Task a
In the exhibition review below, who are the members of the ensemble that made the show with the artist, and what is each one's role?

Excerpted text
——
Dominique Gonzalez-Foerster with Joi Bittle, Cosmorama, 2018, mixed media, 9' 10“ × 26' 3”. Photo: Nicholas Knight.

Dominique Gonzalez-Foerster with Joi Bittle, Cosmorama, 2018, mixed media, 9' 10“ × 26' 3”. Photo: Nicholas Knight.

Dominique Gonzalez-Foerster’s “Martian Dreams Ensemble” is the artist’s latest attempt to meld art with science fiction. Taking Ray Bradbury’s The Martian Chronicles (1950) and The Illustrated Man (1951) as sources of inspiration, Gonzalez-Foerster treats the red planet as an object of thought, while once again underscoring her desire to create immersive experiences. The artist produced the show, curated by Julia Schäfer, together with the ensemble of its title: a team comprising a graphic artist, a musician, an architect, and a diorama designer—Marie Proyart, Julien Perez, Martial Galfione, and Joi Bittle, respectively.

 

Through a curtain of suspended luggage straps reminiscent of Brazilian vernacular home decor, the viewer enters an anteroom bathed in orange light. One is then invited to take off one’s coat and don a cape made from printed cloth, a nod toward Hélio Oiticica’s Parangolés, 1964–79. Gonzalez-Foerster’s capes feature political memes and fashion-shoot images, as well as stills from science-fiction films, all compiled from the anonymously authored @textil5 Instagram account. Throughout, Gonzalez-Foerster’s sublime Martian visions seem to have a strong tropical resonance; many of her references point to her former adoptive home of Brazil—admittedly not a country offering much scope for utopian thinking these days. (The artist currently lives in Paris.)

 

Moving on, one encounters Cosmorama, 2018, a diorama of a Mars landscape modeled on the ones found in natural-history museums. Designed by Bittle in shades of red with embedded black volcanic stones, the work locates the viewer within the artist’s dreams of the fourth planet from the sun. The space beyond the diorama presents five such dreams in the form of vinyl texts applied to the ceiling and diagrammatic renderings (by Proyart) that translate those visions graphically onto wallpaper. This installation evokes the graphic design practice and history long taught at the renowned Hochschule für Grafik und Buchkunst Leipzig, while the other side of the gallery partition features short, abstract, oneiric phrases, along with bold stripes and curvy shapes in metallic vinyl that bring to mind musical compositions or variations on the organic line as used by Lygia Clark.

 

This grouping of text and graphic works is interrupted by Exotourisme, 2002, a video installation by Gonzalez-Foerster and Christophe Van Huffel, replete with a porthole offering viewers a glimpse onto liquid bubbles and rocket contrails in outer space. Here, as if situated inside a spacecraft, one prepares for the exhibition’s final chapter. Stepping into a triangular space bathed in blue light and lying down on a carpet designed in shifting shades of blue, white, and orange, the visitor is immersed in a swirl of spacey, atmospheric sounds by Perez. Gonzalez-Forster and Perez are planning a concert this spring with their band, also named Exotourisme, at a concrete-and-glass sphere being built in Leipzig after a design by the Brazilian architect Oscar Niemeyer, dating from shortly before his death in 2012. With the landing of this globular structure atop an existing factory building, tropical modernism arrives in the former East Germany. The setting should provide Gonzalez-Foerster with yet another occasion to envision galactic travel.
——
Source data
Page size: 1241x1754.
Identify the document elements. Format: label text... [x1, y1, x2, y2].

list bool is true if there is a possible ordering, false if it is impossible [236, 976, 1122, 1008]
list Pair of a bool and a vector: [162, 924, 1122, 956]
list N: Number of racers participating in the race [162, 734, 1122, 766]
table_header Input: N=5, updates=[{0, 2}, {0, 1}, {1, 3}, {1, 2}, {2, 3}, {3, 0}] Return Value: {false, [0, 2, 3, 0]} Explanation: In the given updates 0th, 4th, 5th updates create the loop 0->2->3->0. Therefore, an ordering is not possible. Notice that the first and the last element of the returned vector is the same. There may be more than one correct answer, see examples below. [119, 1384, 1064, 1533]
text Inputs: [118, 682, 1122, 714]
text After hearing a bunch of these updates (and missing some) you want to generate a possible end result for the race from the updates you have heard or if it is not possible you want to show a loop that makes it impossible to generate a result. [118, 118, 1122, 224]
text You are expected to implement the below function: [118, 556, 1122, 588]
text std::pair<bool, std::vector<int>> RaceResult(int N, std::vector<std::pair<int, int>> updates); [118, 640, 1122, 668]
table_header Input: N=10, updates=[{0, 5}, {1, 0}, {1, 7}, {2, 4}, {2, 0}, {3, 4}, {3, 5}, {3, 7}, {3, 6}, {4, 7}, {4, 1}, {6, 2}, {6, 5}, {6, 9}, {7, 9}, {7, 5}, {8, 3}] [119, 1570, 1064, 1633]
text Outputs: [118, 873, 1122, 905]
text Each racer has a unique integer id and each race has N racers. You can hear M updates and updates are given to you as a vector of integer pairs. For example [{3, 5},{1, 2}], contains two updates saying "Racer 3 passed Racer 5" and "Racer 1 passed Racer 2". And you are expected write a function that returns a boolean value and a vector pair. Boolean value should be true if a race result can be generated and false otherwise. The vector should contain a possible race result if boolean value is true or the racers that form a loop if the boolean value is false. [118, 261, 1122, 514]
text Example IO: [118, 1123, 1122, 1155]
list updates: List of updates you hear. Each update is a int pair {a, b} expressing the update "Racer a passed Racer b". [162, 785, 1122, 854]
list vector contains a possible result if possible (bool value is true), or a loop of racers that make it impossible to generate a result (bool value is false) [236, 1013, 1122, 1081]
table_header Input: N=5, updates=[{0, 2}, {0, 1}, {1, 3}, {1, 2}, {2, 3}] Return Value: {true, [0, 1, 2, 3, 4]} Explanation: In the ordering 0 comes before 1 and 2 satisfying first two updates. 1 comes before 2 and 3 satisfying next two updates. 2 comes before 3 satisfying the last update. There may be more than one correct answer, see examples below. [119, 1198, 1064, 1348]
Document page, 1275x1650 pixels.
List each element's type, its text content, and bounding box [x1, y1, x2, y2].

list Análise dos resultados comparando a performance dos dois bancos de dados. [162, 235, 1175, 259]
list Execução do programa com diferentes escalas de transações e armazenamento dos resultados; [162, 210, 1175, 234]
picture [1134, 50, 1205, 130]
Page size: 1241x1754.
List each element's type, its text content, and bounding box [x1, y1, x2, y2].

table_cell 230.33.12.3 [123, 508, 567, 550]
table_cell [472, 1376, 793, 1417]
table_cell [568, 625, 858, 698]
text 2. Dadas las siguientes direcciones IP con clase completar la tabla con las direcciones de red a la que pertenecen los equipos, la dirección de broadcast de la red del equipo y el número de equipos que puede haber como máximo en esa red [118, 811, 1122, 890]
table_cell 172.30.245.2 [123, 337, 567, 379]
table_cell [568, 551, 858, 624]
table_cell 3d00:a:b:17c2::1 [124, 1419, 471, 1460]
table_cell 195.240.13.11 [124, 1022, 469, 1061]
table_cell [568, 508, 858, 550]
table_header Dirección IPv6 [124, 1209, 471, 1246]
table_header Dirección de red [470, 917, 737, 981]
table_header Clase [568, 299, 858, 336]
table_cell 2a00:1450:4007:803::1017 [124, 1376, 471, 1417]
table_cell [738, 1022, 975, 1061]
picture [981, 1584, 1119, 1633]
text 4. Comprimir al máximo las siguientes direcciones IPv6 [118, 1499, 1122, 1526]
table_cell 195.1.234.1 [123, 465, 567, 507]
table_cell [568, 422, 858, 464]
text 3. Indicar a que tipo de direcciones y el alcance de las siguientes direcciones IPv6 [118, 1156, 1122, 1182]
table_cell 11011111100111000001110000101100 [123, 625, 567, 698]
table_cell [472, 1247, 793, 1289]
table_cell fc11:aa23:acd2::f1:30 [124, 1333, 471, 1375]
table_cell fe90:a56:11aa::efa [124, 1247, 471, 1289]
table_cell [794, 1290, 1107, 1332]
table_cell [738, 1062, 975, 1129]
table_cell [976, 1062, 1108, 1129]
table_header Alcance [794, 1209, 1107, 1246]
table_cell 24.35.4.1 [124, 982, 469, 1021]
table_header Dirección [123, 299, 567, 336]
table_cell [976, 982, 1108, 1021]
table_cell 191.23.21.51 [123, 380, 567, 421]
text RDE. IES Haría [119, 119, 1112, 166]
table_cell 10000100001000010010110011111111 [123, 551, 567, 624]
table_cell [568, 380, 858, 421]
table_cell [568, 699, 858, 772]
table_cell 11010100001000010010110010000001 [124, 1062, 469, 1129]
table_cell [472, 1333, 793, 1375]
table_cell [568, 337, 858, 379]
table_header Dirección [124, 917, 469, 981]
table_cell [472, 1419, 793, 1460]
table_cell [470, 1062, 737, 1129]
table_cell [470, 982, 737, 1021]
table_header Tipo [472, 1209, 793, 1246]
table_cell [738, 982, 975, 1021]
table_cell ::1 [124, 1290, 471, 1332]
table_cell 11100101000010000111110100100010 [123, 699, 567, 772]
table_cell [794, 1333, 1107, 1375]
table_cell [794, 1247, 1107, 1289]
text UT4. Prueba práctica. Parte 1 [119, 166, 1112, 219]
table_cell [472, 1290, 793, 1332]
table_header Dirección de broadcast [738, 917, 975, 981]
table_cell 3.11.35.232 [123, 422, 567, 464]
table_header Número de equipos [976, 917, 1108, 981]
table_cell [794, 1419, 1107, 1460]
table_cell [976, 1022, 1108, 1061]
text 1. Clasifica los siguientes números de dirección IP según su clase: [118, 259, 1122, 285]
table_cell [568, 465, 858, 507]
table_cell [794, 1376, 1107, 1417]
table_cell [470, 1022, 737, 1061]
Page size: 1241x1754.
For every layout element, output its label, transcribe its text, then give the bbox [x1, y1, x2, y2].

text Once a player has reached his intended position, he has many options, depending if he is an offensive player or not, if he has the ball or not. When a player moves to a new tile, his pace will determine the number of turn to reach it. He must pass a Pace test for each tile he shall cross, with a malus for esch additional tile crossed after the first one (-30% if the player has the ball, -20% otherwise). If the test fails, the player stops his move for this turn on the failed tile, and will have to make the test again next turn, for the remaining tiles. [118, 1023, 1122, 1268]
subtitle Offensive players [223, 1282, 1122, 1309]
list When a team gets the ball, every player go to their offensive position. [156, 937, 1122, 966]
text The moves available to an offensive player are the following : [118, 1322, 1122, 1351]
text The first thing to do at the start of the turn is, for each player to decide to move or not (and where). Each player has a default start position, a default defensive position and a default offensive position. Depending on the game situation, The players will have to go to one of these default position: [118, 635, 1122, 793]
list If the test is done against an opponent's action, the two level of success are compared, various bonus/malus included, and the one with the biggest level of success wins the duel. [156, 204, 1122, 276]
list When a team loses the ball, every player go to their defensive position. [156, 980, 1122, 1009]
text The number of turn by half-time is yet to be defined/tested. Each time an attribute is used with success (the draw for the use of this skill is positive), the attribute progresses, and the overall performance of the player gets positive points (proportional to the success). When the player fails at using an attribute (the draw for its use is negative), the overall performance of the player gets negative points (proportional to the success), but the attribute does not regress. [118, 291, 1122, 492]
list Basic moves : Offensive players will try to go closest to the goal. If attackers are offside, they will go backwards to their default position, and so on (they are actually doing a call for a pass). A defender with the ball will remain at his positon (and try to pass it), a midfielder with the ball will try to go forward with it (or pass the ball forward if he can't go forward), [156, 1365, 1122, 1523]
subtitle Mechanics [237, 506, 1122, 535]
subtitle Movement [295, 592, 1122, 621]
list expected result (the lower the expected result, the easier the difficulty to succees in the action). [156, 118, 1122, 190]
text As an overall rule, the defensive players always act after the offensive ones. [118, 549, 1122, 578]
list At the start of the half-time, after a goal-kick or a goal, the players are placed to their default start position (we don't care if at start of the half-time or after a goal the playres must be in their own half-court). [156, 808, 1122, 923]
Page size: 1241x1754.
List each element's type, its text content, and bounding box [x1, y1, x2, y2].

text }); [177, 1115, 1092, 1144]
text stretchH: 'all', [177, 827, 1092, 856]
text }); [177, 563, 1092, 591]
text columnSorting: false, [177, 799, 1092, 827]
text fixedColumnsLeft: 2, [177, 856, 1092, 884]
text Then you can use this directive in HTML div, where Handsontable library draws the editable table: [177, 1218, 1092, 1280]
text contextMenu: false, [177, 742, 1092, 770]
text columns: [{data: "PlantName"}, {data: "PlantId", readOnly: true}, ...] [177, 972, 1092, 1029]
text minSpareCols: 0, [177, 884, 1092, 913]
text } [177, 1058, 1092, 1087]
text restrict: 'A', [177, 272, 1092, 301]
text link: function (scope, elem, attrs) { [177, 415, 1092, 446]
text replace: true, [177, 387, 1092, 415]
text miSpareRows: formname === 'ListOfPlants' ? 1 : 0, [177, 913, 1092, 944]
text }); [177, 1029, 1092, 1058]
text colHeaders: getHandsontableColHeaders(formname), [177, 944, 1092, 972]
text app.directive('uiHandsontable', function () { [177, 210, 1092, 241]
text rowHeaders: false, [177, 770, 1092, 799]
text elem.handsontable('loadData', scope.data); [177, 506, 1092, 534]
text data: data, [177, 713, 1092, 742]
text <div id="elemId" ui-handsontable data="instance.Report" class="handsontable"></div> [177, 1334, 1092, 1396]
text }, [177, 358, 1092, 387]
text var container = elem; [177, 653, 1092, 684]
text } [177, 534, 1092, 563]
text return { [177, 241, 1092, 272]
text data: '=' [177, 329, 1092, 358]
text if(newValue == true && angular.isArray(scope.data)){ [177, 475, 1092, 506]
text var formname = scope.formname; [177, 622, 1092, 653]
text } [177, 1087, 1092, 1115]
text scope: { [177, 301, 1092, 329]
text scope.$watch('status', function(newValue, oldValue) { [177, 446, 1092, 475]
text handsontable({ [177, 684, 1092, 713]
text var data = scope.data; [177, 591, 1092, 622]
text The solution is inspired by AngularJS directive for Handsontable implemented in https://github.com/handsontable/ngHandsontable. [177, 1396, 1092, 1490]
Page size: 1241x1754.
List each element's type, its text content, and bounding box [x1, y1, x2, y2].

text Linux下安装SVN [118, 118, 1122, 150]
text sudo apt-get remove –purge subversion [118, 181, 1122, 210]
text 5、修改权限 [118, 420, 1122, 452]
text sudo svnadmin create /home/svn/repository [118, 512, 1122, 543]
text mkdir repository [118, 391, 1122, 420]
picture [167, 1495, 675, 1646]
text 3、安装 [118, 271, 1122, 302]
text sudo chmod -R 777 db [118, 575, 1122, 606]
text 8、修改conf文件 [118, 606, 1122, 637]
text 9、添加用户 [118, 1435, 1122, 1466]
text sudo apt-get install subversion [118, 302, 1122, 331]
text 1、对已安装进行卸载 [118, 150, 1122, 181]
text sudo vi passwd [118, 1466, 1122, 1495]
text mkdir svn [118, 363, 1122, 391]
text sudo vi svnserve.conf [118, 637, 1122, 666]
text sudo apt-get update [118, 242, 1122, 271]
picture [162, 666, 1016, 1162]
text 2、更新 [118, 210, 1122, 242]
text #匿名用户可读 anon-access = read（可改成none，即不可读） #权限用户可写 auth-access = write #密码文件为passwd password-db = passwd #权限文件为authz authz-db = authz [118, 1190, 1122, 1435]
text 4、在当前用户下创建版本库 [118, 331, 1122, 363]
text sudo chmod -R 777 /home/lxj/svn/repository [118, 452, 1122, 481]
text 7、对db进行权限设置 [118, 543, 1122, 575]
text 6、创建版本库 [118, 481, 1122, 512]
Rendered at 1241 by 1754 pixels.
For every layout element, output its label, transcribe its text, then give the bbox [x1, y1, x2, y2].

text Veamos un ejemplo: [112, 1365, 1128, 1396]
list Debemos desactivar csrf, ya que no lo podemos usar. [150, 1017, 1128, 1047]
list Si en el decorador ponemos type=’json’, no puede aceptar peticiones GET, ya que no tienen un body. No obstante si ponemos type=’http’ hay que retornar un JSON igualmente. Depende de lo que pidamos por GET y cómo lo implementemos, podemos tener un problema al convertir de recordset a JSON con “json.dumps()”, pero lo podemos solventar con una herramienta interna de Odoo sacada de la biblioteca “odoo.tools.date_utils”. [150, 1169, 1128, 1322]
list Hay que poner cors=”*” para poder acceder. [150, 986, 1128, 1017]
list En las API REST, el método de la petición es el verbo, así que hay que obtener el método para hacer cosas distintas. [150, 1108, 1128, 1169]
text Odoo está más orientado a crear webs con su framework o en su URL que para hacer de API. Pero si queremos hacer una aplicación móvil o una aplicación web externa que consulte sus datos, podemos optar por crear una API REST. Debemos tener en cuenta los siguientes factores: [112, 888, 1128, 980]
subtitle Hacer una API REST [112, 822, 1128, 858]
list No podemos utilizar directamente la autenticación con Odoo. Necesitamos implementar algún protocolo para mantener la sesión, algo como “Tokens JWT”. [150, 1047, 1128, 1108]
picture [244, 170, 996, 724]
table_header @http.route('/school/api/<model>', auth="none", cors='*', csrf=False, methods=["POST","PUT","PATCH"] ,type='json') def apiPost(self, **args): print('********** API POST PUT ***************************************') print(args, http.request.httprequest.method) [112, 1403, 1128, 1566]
——
Task b
Copy out again the part of the records that opens with the line containing "list bool is" and closes with the line containing "text std::pair<bool, std::vector<int>>". Include both of those lines.

Task answer a
- Marie Proyart: graphic artist
- Julien Perez: musician
- Martial Galfione: architect
- Joi Bittle: diorama designer

Task answer b
list bool is true if there is a possible ordering, false if it is impossible [236, 976, 1122, 1008]
list Pair of a bool and a vector: [162, 924, 1122, 956]
list N: Number of racers participating in the race [162, 734, 1122, 766]
table_header Input: N=5, updates=[{0, 2}, {0, 1}, {1, 3}, {1, 2}, {2, 3}, {3, 0}] Return Value: {false, [0, 2, 3, 0]} Explanation: In the given updates 0th, 4th, 5th updates create the loop 0->2->3->0. Therefore, an ordering is not possible. Notice that the first and the last element of the returned vector is the same. There may be more than one correct answer, see examples below. [119, 1384, 1064, 1533]
text Inputs: [118, 682, 1122, 714]
text After hearing a bunch of these updates (and missing some) you want to generate a possible end result for the race from the updates you have heard or if it is not possible you want to show a loop that makes it impossible to generate a result. [118, 118, 1122, 224]
text You are expected to implement the below function: [118, 556, 1122, 588]
text std::pair<bool, std::vector<int>> RaceResult(int N, std::vector<std::pair<int, int>> updates); [118, 640, 1122, 668]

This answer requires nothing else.